Ce n'est pas chose aisée: «En exigeant une continuité historique et une communauté contemporaine, l'arrêt Powley amène une certaine réification. Car les gens qui s'opposent adoptent souvent la lunette de rechercher une quelconque “réserve” métisse.»

«J'ai fait le tour de la France, et je n'ai jamais rencontré un seul Français qui m'a dit pourquoi il était français!»

Benoît Lavoie, grand chef de la Nation métisse autochtone Gaspésie, Bas-Saint-Laurent et Îles de la Madeleine

Les Métis de la Gaspésie travaillent à la construction de cette communauté, et disposent maintenant d'un lieu de culte. Une personne est embauchée à temps plein pour vérifier la généalogie des membres. Mais le grand chef soutient que cela n'est pas suffisant pour être Métis: il faut le sentir au plus profond de soi-même, et démontrer sa culture. Comment peut-il la vérifier? «C'est facile, parce que nous on vit dedans et on la connaît.»

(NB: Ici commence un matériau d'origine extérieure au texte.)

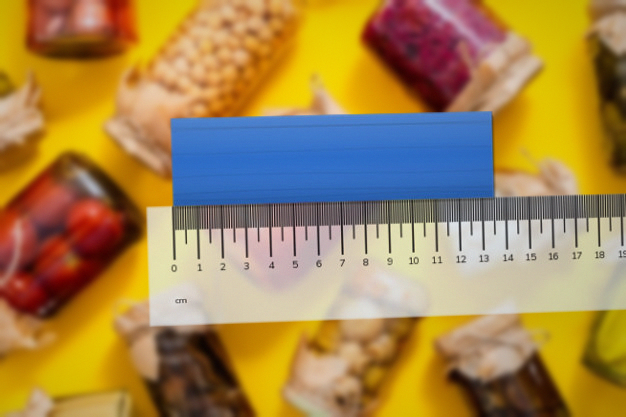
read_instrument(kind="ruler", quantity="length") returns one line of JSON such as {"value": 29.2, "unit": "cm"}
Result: {"value": 13.5, "unit": "cm"}
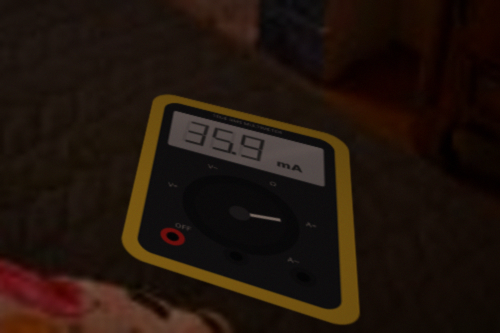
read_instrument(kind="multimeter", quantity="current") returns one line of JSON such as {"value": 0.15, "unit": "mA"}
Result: {"value": 35.9, "unit": "mA"}
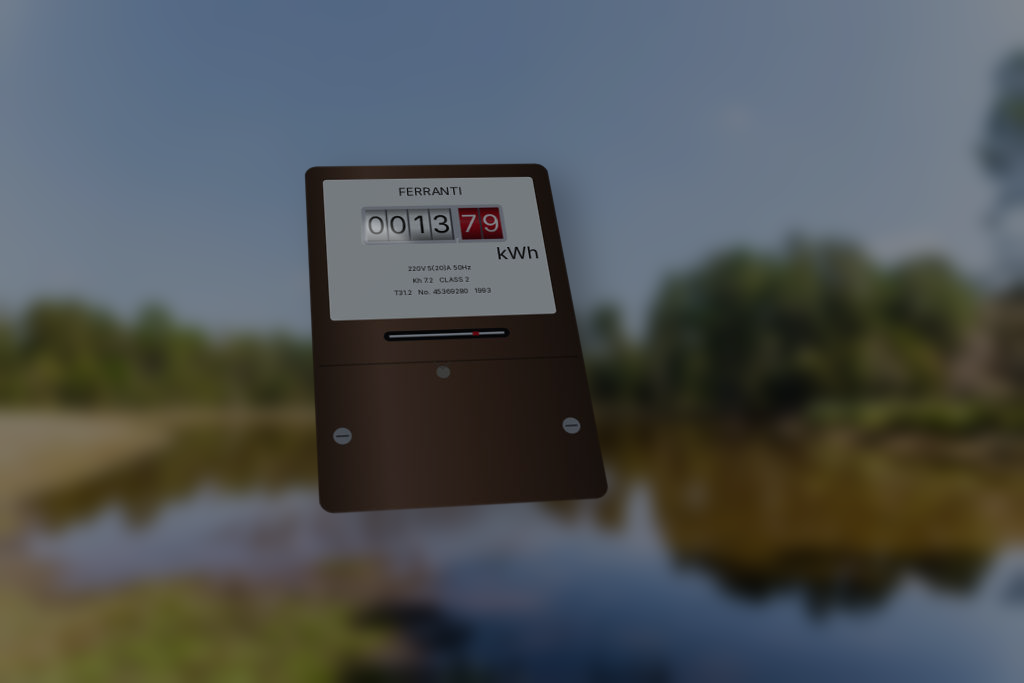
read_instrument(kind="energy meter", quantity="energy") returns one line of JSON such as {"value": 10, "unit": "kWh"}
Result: {"value": 13.79, "unit": "kWh"}
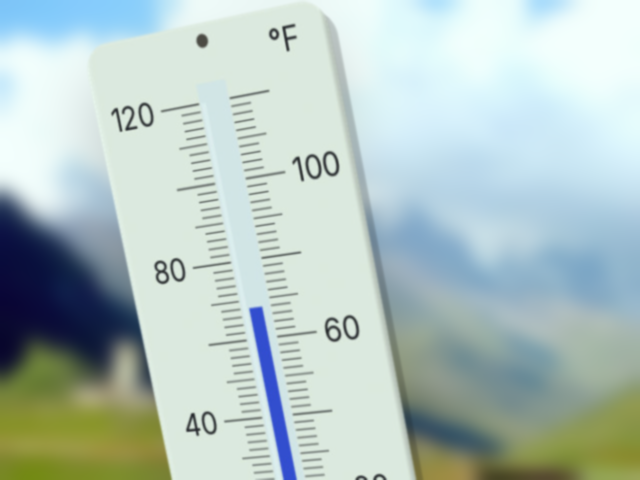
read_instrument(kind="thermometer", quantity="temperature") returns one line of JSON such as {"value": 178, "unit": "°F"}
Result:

Depuis sa cabane de chasse des monts Chic-Chocs, où il nous emmène après le restaurant, Benoît Lavoie tente de définir ladite culture: un goût pour la liberté, des principes de partage, d'entraide et de communauté. On lui fait remarquer que bien des peuples pourraient se réclamer des mêmes valeurs, mais les questions sur le sujet l'énervent: «On a toujours le fardeau de démontrer notre culture. J'ai fait le tour de la France, et je n'ai jamais rencontré un seul Français qui m'a dit pourquoi il était français!»

Silence sur la forêt, mais c'est peine perdue: le chevreuil ne viendra pas aujourd'hui. Ce n'est pas grave, dit-il: «Lorsque j'ai à tuer un chevreuil, il vient à moi. C'est comme ça qu'on pense, dans notre culture.»